I have finally stopped using Spotify.
Now using TIDAL and absolutely loving it. It’s like what Spotify used to be, loads of great recommendations, much better audio quality, a bit cheaper, and I believe the artists get a better cut.
It’s too good to last, but I’m going to enjoy it while it does
I absolutely love Tidal as well. Was a long time Spotify subscriber, but their UI/UX decisions, especially for their desktop client, finally frustrated me enough to switch. Had almost no issues moving my playlists over, have a shuffle which actually shuffles, still have daily recommendation playlists, and my favorite part -patch notes; I know what’s happening and why. They actually listen to user feedback and make updates based on it.
When I signed up they had a very easy process which allowed migration of playlists. I believe it was a 3rd party utility/website which you could actually use to migrate playlists from and to any of the music streaming services.
I saw Spotify sent out an email for another fee hike yesterday. When I opened the app, it was showing me some garbage for an AI playlist generator and the email mentioned they needed more money to pay for amazing new features, the new AI system was no better than the previous system so I figured wtf do they need it for.
After 15 years of being a paid member, I’m going to wrap it up and go back to piracy.
I’m on the same track although I distribute my music there, so I wonder if unsubbing will affect that. I’m not subbed to the other platforms that have my music, so I don’t see why it would.
Because they have a huge market share, though, it’s easier to tell people check me out on Spotify than Tidal/Deezer/Bandcamp or whatever because the average Joe doesn’t know what those are.
Does Tidal let family members live at different addresses or do they restrict a family to one house?

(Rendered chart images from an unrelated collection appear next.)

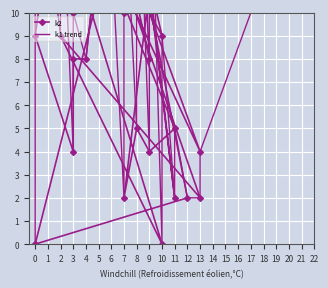

Which series changed the most between 17 and 30?

k1 trend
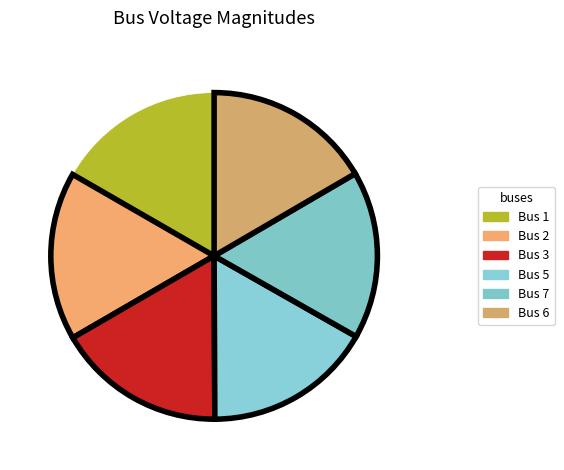

How many segments does this pie chart have?

6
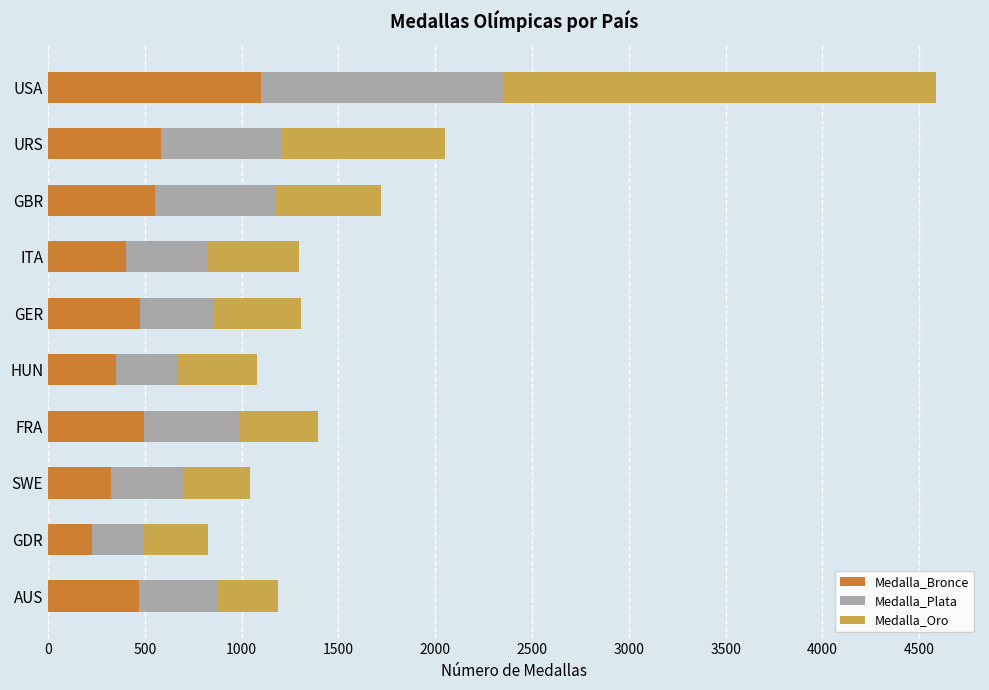

How many data points does each series have?

10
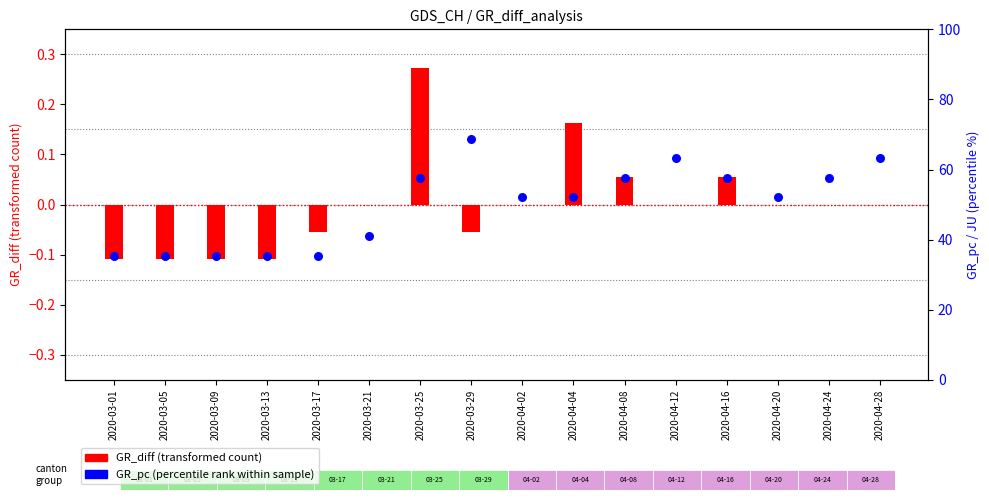

Is the value of GR_diff (transformed) at 2020-03-29 greater than the value of JU_pc (percentile rank) at 2020-03-05?

Yes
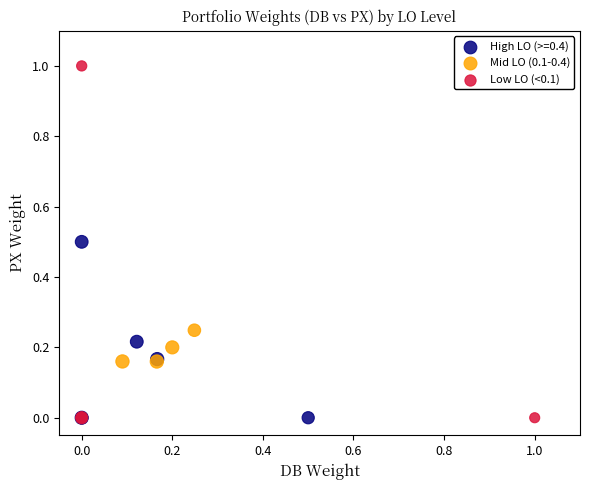

Which series has the largest Y range (max minus min)?

Low LO (<0.1)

Tidal has a family plan, 6 logins and not a care in the world where they are
Switched to tidal as got fedup with Spotify shit app quality, constant breaking when usieng Android auto, and glitching out when playing between pc/android. Tidal is better but missing things. My wife loves alexa integration…so she sticking with Spotify. I am enjoying tidal though. It just works evey time. Its clear why it stops playinga song, and so on. I would rather miss featurs then use buggy product. Spotify is full of random featurs and crap but its buggier then ever…
One other stark difference is the qulaity of of mixes and radio stations tidal puts together…spotify plays same stuff on loop basically, i rarely got anything good thats new and not promoted artist…with tidal i get a huge mix of artists in mymixes and radios, both new and old stuff…its been better for discovery then Spotify.
Just took a look at their pricing. Immediately comparable with Spotify (same price for both individual and family). Looks like I’m trying a new streaming service!
Don’t forget there are services around that will copy your playlists from one service to another.
Odd that it says $10.99 for individual plan on the website but $12.99 when you download the app.
I have been using and will continue to use Pandora. I pay five bucks a month for no commercials it continually sends me music that I like to listen to and I have had little to no problems with it since I first signed up. While currently everyone I know who uses Spotify does nothing but complain about how their playlists keep playing them stuff they don’t want or have previously disliked.